I.1.1. Agents primaires

Les agents primaires de la socialisation sont représentés par la famille et l'école en tant que facteurs jouant un rôle capital dans le processus de socialisation. Celles - ci constituent des cadres permanents favorisant l'insertion de l'individu dans les structures sociales environnantes. Castellan évoque l'interdépendance active entre la famille et le système sociétal. La famille semble être unifiée par un «système de valeurs et de normes comportementales qui sous-tendent conduites et attitudes» (1980, p. 50). La famille représente alors un terrain d'apprentissage, d'éducation et d'imprégnation des codes sociaux notamment du langage. Le rôle éducatif de la famille occupe une place éminente dans les travaux de Durkheim. Il en définit la finalité qui consiste à «faire l'être social» par un processus incessant d'efforts visant à «imposer à l'enfant des manières de voir, de sentir et d'agir auxquelles il ne serait pas spontanément arrivé» (Durkheim, 1988, pp. 99-100).

Quant à Moréno, il majore le rôle de la famille dans la construction sociale et affective de l'individu.

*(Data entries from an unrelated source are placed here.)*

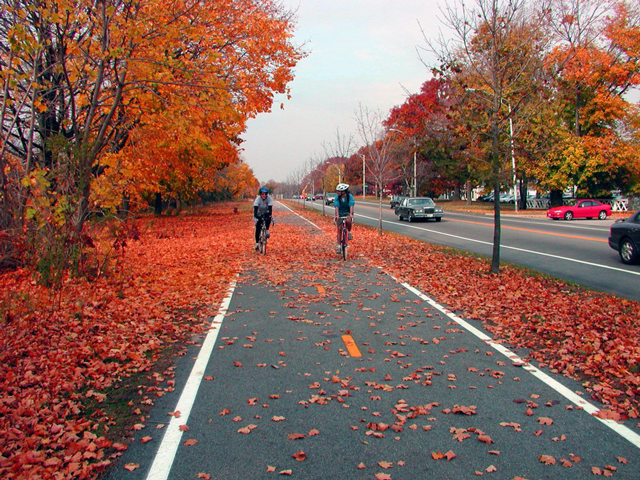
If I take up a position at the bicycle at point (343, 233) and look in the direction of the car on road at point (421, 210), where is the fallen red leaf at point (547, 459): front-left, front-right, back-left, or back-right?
back-right

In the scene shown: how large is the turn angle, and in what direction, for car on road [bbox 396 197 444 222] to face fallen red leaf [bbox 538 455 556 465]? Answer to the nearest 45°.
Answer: approximately 45° to its right

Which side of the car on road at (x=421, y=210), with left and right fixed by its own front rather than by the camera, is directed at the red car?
left

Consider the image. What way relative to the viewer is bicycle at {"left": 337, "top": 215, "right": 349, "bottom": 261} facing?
toward the camera

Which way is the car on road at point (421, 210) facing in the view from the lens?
facing the viewer and to the right of the viewer

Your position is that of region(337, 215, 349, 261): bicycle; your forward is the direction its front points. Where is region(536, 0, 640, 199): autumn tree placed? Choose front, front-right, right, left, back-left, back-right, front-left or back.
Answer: back-left

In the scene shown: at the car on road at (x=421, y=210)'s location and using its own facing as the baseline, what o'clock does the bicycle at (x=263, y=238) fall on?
The bicycle is roughly at 2 o'clock from the car on road.

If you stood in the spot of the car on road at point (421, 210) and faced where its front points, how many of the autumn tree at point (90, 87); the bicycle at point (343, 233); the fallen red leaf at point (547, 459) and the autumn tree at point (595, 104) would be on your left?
1

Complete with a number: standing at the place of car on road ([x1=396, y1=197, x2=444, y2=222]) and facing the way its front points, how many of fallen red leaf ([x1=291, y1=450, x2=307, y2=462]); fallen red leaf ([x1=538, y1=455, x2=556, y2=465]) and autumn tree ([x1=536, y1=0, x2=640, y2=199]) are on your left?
1

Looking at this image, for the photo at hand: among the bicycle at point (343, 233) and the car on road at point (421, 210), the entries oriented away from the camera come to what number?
0

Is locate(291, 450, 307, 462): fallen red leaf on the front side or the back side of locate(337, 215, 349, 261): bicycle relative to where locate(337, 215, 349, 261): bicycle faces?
on the front side

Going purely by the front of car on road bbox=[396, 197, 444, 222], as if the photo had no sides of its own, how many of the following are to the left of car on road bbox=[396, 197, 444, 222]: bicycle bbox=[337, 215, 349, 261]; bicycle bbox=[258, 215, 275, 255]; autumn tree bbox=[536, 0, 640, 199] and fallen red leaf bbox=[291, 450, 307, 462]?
1

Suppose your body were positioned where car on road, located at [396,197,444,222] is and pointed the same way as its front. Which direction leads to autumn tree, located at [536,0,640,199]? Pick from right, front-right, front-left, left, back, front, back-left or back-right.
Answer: left

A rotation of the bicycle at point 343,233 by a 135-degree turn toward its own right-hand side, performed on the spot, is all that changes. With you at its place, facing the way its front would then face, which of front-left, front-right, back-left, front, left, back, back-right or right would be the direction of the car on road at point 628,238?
back-right

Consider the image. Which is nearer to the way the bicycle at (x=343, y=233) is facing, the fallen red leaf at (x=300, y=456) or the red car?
the fallen red leaf
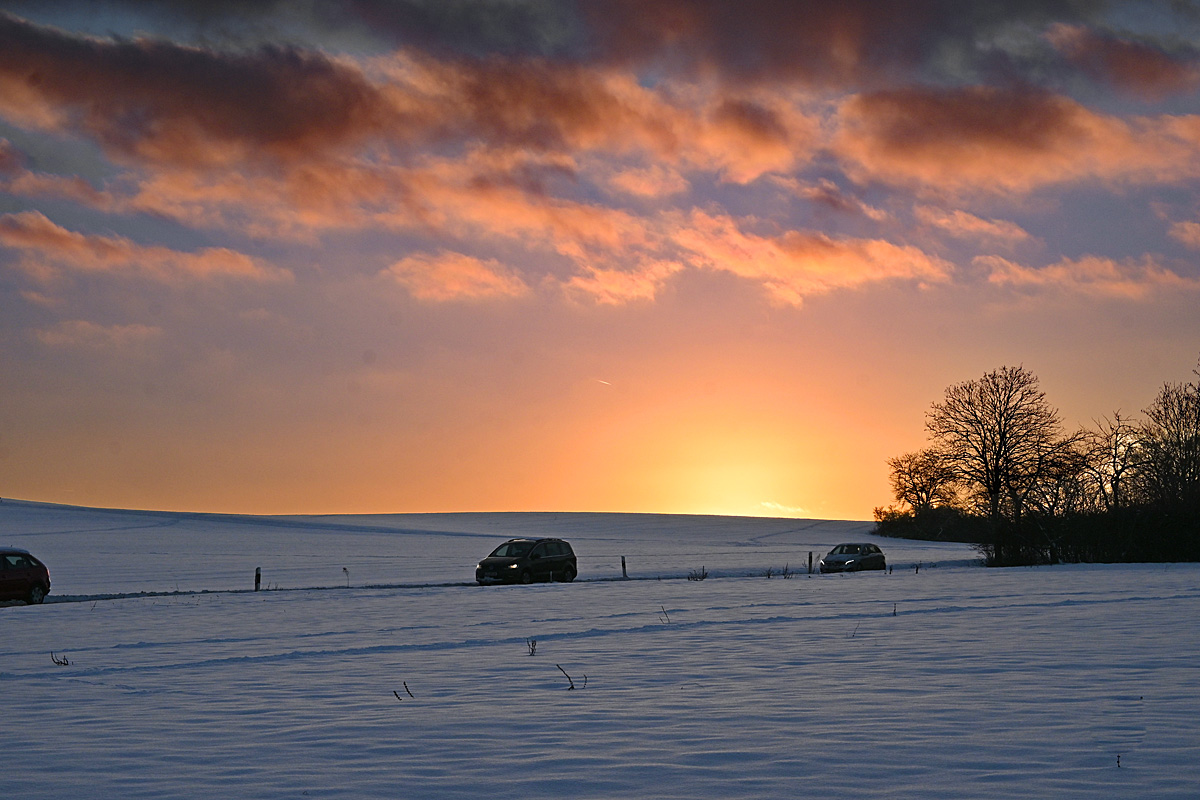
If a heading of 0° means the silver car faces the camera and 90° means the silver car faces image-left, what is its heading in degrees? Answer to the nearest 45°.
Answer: approximately 45°

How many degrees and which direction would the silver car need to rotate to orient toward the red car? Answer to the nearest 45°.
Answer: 0° — it already faces it
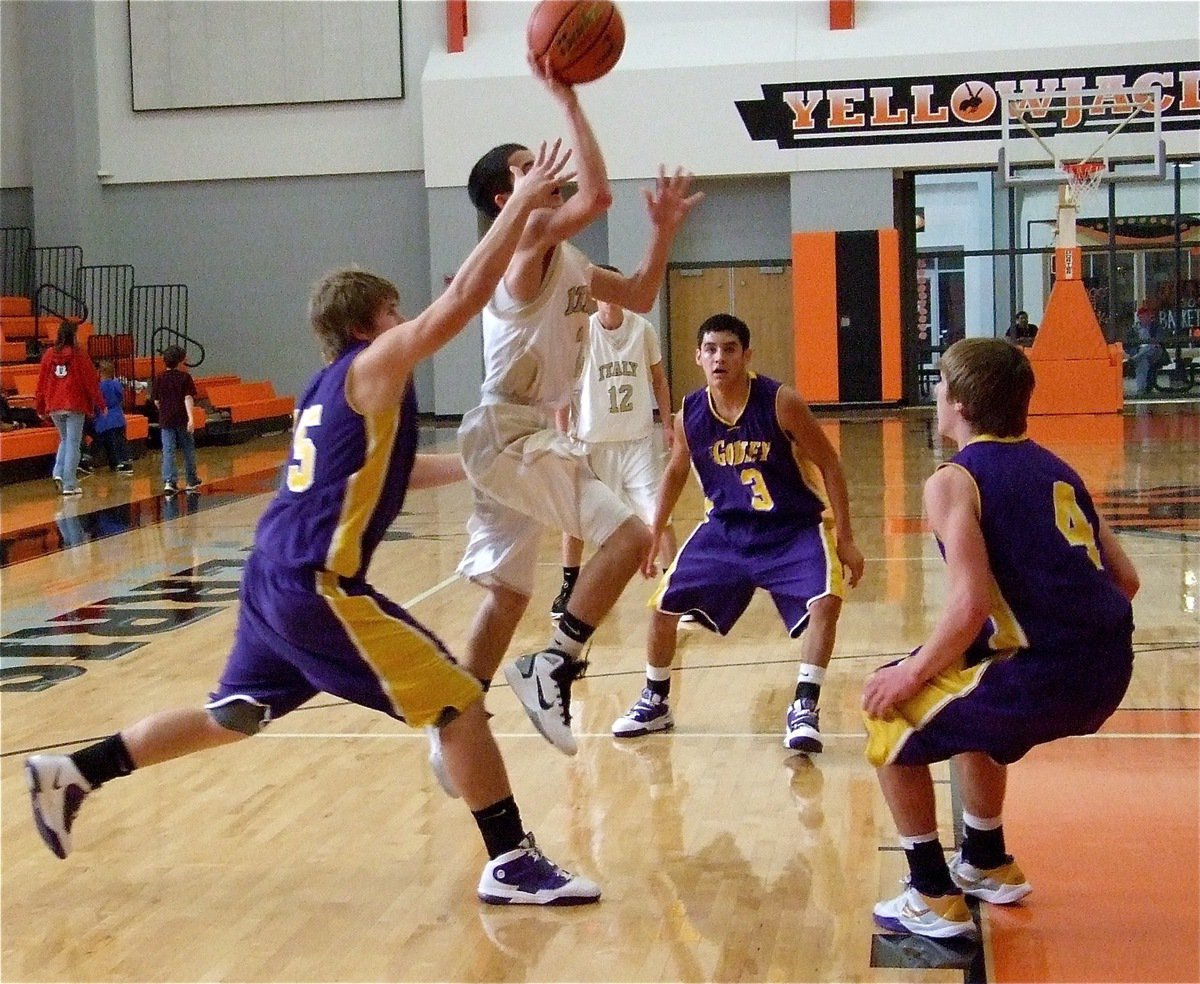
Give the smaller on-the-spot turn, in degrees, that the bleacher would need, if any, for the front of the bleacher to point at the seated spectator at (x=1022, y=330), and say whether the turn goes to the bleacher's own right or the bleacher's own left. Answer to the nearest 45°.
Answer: approximately 45° to the bleacher's own left

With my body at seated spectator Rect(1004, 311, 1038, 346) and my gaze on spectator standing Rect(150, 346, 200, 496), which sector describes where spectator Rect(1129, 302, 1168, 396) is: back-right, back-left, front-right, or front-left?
back-left

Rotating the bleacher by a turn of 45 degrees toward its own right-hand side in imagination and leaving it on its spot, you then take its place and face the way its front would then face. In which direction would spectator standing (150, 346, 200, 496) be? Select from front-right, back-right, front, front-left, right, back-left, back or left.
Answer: front

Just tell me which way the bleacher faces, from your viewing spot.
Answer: facing the viewer and to the right of the viewer

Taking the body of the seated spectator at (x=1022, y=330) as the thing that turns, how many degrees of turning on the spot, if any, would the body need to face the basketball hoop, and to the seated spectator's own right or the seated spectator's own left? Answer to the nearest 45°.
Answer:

La famille incarne «l'institution sociale qui contribue le plus à développer la sociabilité de l'homme et à donner sa forme propre à son besoin d'expansion affective» (1970, p. 194). Dans la famille, l'enfant acquiert la distinction entre les différents rôles sociaux et intériorise les normes et les valeurs familiales par l'intermédiaire du jeu. Les parents et la fratrie jouent un rôle de base dans la socialisation de l'enfant : les parents comme couple, la mère–nourricière, le père–loi ou la loi du père, les frères et les sœurs comme modèles ou comme complices contribuent tous à socialiser l'enfant. La contribution apparaît sous deux aspects : l'aspect conscient qualifié d'explicite et se définissant par l'apprentissage des normes, et l'aspect inconscient se basant sur l'imprégnation implicite (Montoussé & Renouard, 1997). L'essentiel de cette tâche consiste dans l'apprentissage de l'indépendance personnelle, loin d'une «aliénation» possible, voire d'une «soumission passive à l'invasion des autres» (Cooper, 1978).

L'habitat qui favorise cet univers affectif et social sera aussi «investi comme un lieu d'interaction sociale avec le monde extérieur» (Fischer 1992, p.148).Par l'accueil de la famille proche, des voisins et des amis, la demeure devient une ouverture sociale à travers laquelle s'installe un réseau d'échanges avec le «dehors» environnemental.

L'école prend le relais éducatif de la famille dont elle complète et renforce les choix sélectifs. Son rôle, comme instrument de socialisation, a été renforcé suite à la salarisation et à la technicité croissante des emplois. Son statut fait d'elle un lieu de transmission de la culture. Ainsi elle participe à l'élaboration du savoir et à la maîtrise des règles sociales. Elle contribue avec la famille à léguer aux jeunes «le capital culturel»(Bourdieu, 1987, p. 152).Le capital culturel est constitué du «langage, des connaissances culturelles, de la maîtrise des codes sociaux et des diplômes» (Montoussé & Renouard, 1997, p. 78).